O renascimento do mercado de criptomoedas do Japão

Para o primeira vez em quatro anos, o Japão viu recentemente o renascimento dos caixas eletrônicos de criptomoedas depois que a empresa local de troca de criptomoedas Gaia Co., Ltd anunciou planos de emitir caixas eletrônicos que suportam Bitcoin (BTC), Ether (ETH), Bitcoin Cash (BCH) e Litecoin (LTC).

No entanto, os caixas eletrônicos criptográficos não são uma visão estranha no Japão, tendo feito sua estreia em 2014. Mas o país não tem nenhum caixa eletrônico operacional de ativos digitais desde o inverno criptográfico de 2018, quando a exchange local, Coincheck, foi comprometida por $530 milhões , deixando o mercado local de joelhos e extinguindo o interesse em caixas eletrônicos de criptomoedas.

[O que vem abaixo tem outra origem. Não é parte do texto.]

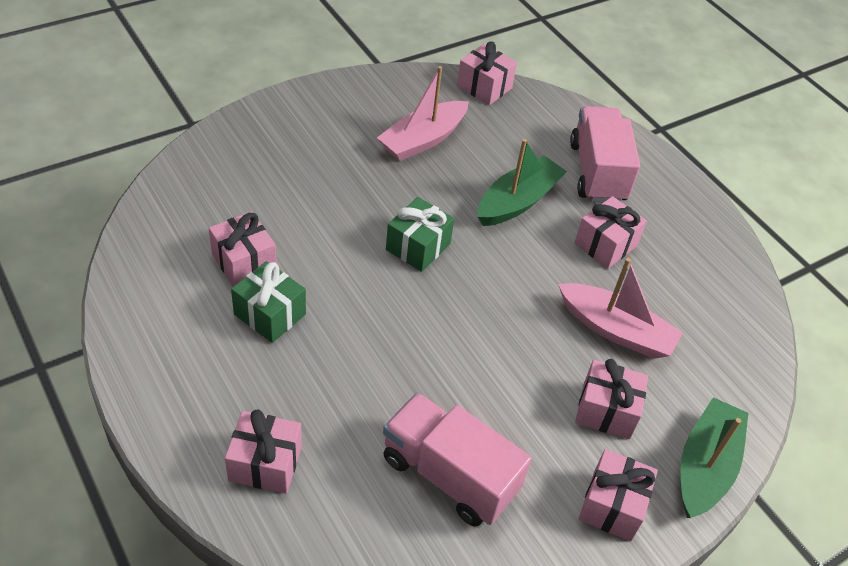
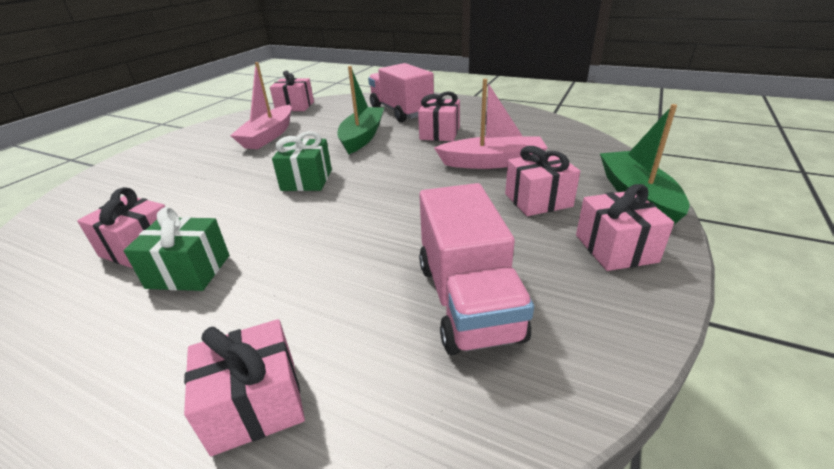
camera: 25 degrees left, 15 degrees down
pink truck [383,393,532,526] -> pink truck turned 105 degrees counterclockwise [419,183,534,355]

Uma série de outros hacks notáveis, incluindo um hack de $500 milhões na exchange de criptomoedas Mt. Gox em 2014, diminuiu ainda mais o interesse do estado em ativos digitais e o governo optou por adotar uma abordagem prática e delegar a supervisão à agência autorreguladora, a Associação de Câmbio de Moedas Virtuais do Japão (JVCEA).

No entanto, o interesse do estado em criptomoedas foi revivido nos últimos meses, e as autoridades japonesas estão buscando maneiras de apertar as pontas soltas e tornar o setor mais seguro para os habitantes locais. De acordo com um novo relatório, o governo japonês está trabalhando na introdução de novas regras para remessas que impedirão o uso de criptomoedas para crimes como lavagem de dinheiro.

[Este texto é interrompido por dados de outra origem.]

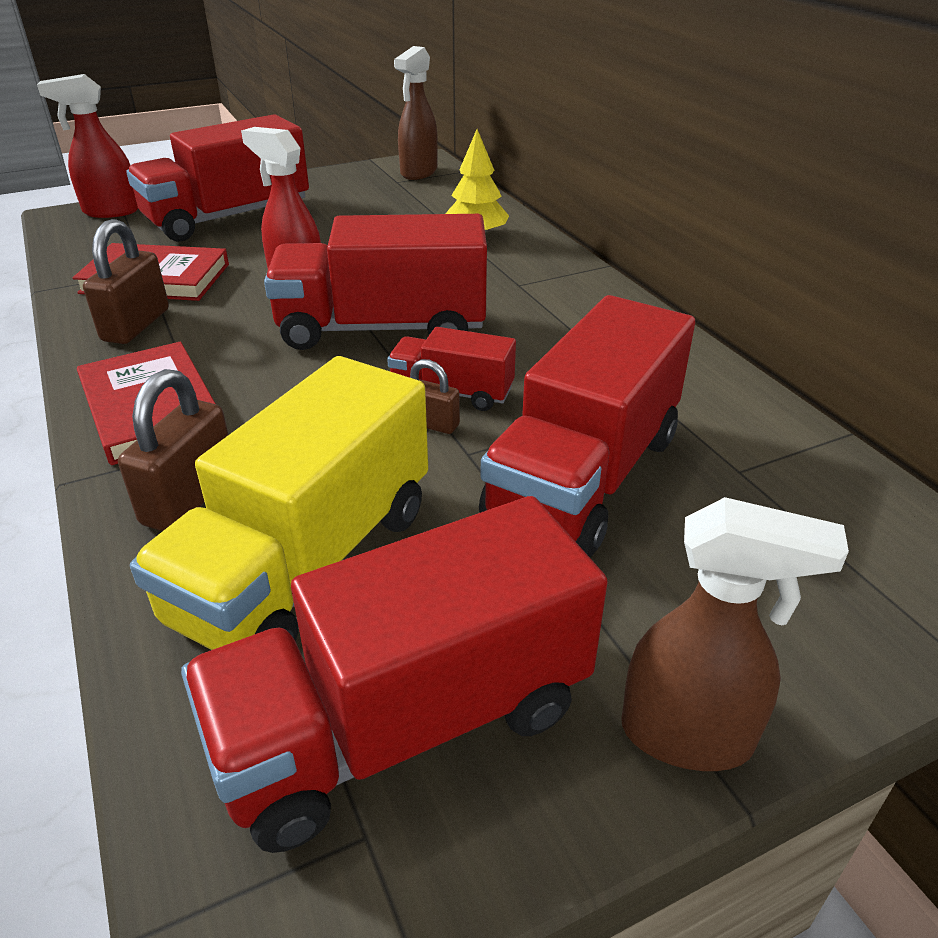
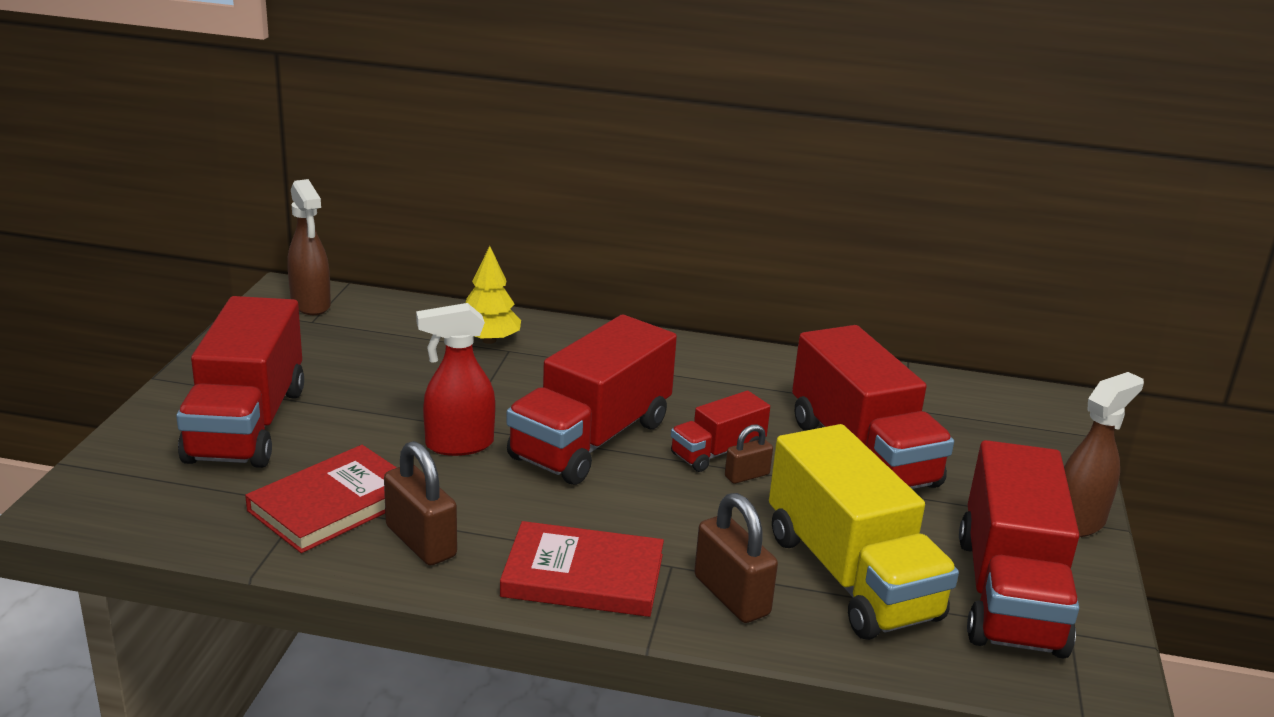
camera: 55 degrees left, 10 degrees down
red spray bottle [37,74,138,218] -> none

Como parte das novas regras, as exchanges de criptomoedas terão que compartilhar as informações dos clientes com as autoridades. As informações necessárias incluirão os nomes e endereços dos clientes também quando eles transferirem criptomoedas entre exchanges. A regra fornecerá às autoridades japonesas habilidades extras de monitoramento para rastrear transferências financeiras de pessoas envolvidas em atos fraudulentos.

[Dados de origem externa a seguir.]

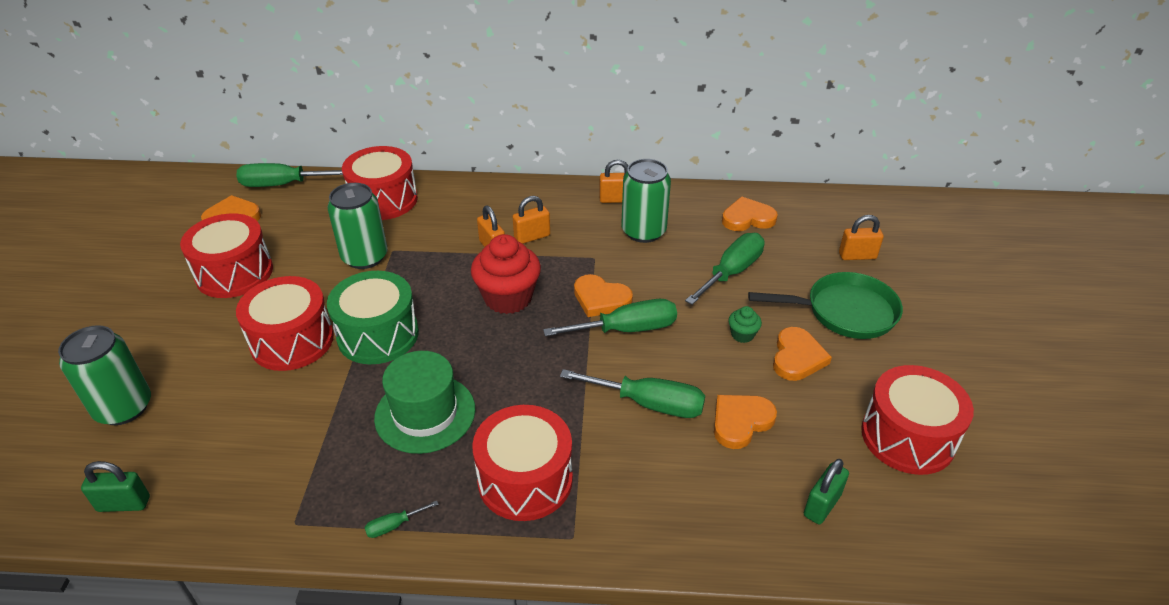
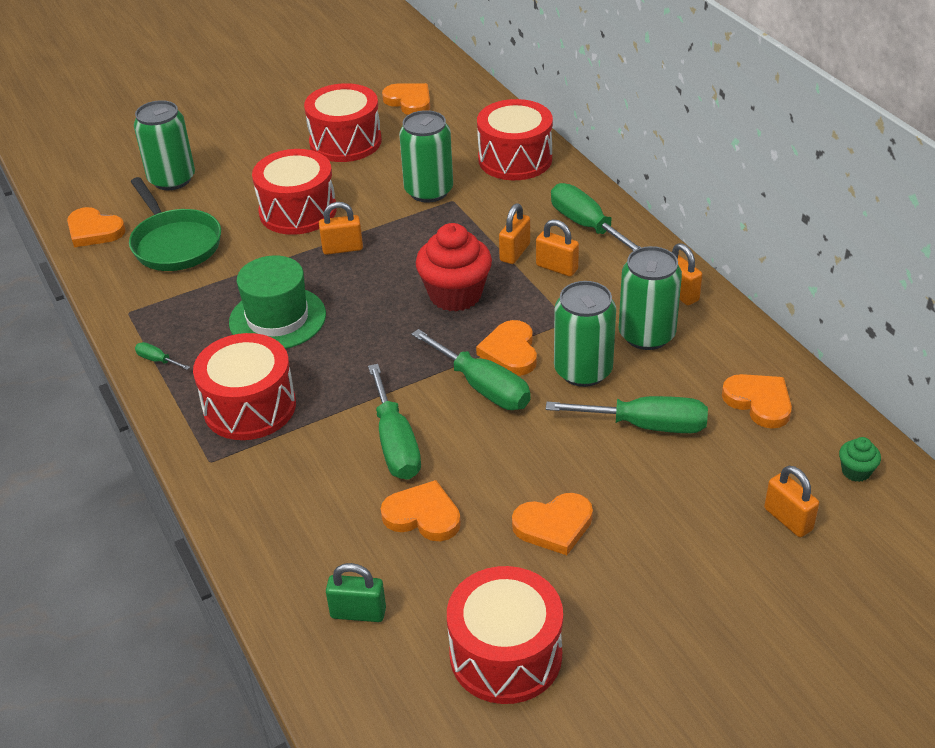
camera: 60 degrees right, 0 degrees up
green padlock [81,461,150,512] -> orange heart [67,207,126,247]
green screwdriver [236,163,343,187] -> green screwdriver moved to [551,183,641,251]
green drum [327,271,419,364] -> orange padlock [319,202,363,255]
green cupcake [729,306,762,343] -> green cupcake moved to [839,437,881,482]
green pan [748,272,903,339] -> green pan moved to [129,177,221,271]
none -> green can [554,281,616,387]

As exchanges de criptomoedas no Japão estão negociando com o governo do país sobre o compartilhamento de informações de clientes desde março passado, quando a Agência de Serviços Financeiros (FSA) do país ordenou que as exchanges locais adotassem uma estrutura para cumprir a regra de viagem, que incorpora a recomendação antilavagem de dinheiro. orientações do Grupo de Acção Financeira (GAFI). Muitas bolsas locais expressaram preocupação com o alto custo de conformidade e ainda estão conversando com as autoridades. 

Lawrence Woriji Verificado

Lawrence cobriu algumas histórias emocionantes em sua carreira como jornalista, ele acha as histórias relacionadas ao blockchain muito intrigantes. Ele acredita que a Web3 vai mudar o mundo e quer que todos façam parte dele.